Rethinking Alignment and Uniformity in Unsupervised Semantic Segmentation
This addresses the challenge of aligning low-level visual features with semantic representations without supervision, which is incremental as it builds on existing MI-based methods.
The paper tackles the problem of representation collapse in unsupervised image semantic segmentation by proposing a Semantic Attention Network (SAN) with a new module that dynamically generates pixel-wise and semantic features, achieving state-of-the-art performance on benchmarks and outperforming some pretrained methods.
Unsupervised image semantic segmentation(UISS) aims to match low-level visual features with semantic-level representations without outer supervision.

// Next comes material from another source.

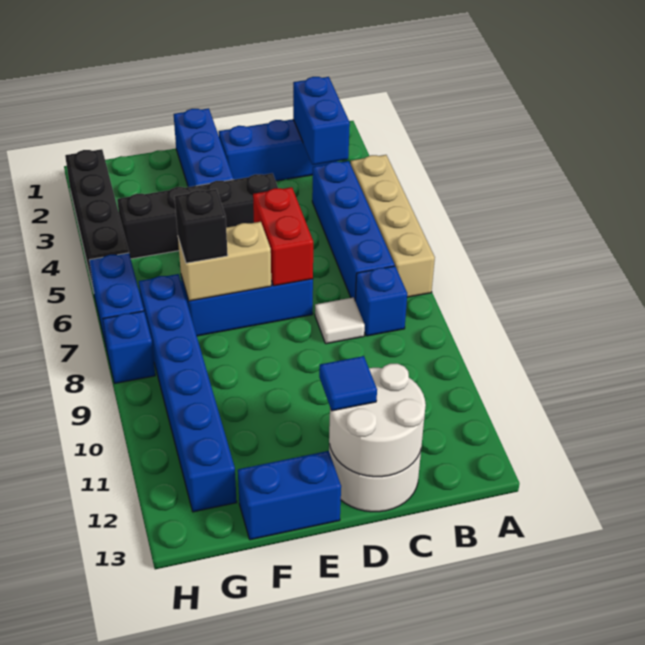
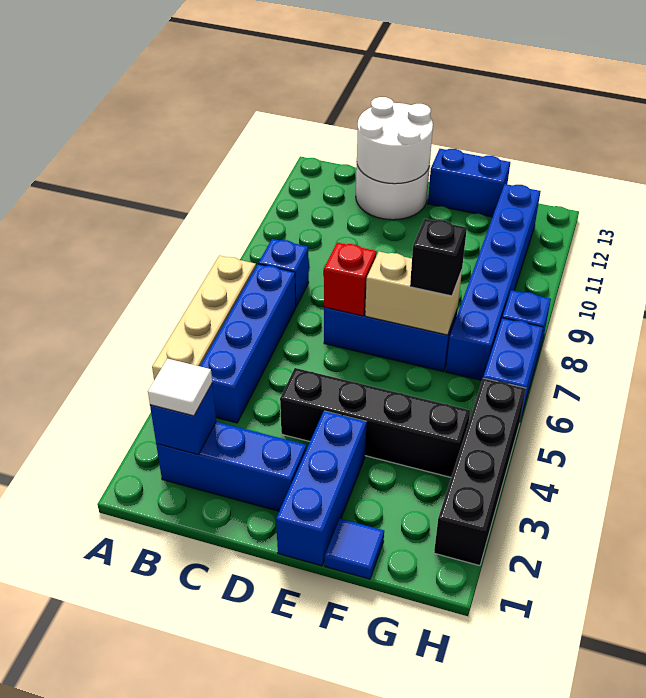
blue 1x2 brick [293,77,350,165] -> blue 1x1 brick [150,384,216,455]
white 1x1 tile [315,298,365,344] -> white 1x1 tile moved to [148,359,212,416]
red 1x2 brick [253,187,313,286] -> red 1x1 brick [324,243,377,316]
blue 1x1 tile [319,356,377,411] -> blue 1x1 tile moved to [325,519,384,579]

In this paper, we address the critical properties from the view of feature alignments and feature uniformity for UISS models. We also make a comparison between UISS and image-wise representation learning. Based on the analysis, we argue that the existing MI-based methods in UISS suffer from representation collapse. By this, we proposed a robust network called Semantic Attention Network(SAN), in which a new module Semantic Attention(SEAT) is proposed to generate pixel-wise and semantic features dynamically. Experimental results on multiple semantic segmentation benchmarks show that our unsupervised segmentation framework specializes in catching semantic representations, which outperforms all the unpretrained and even several pretrained methods.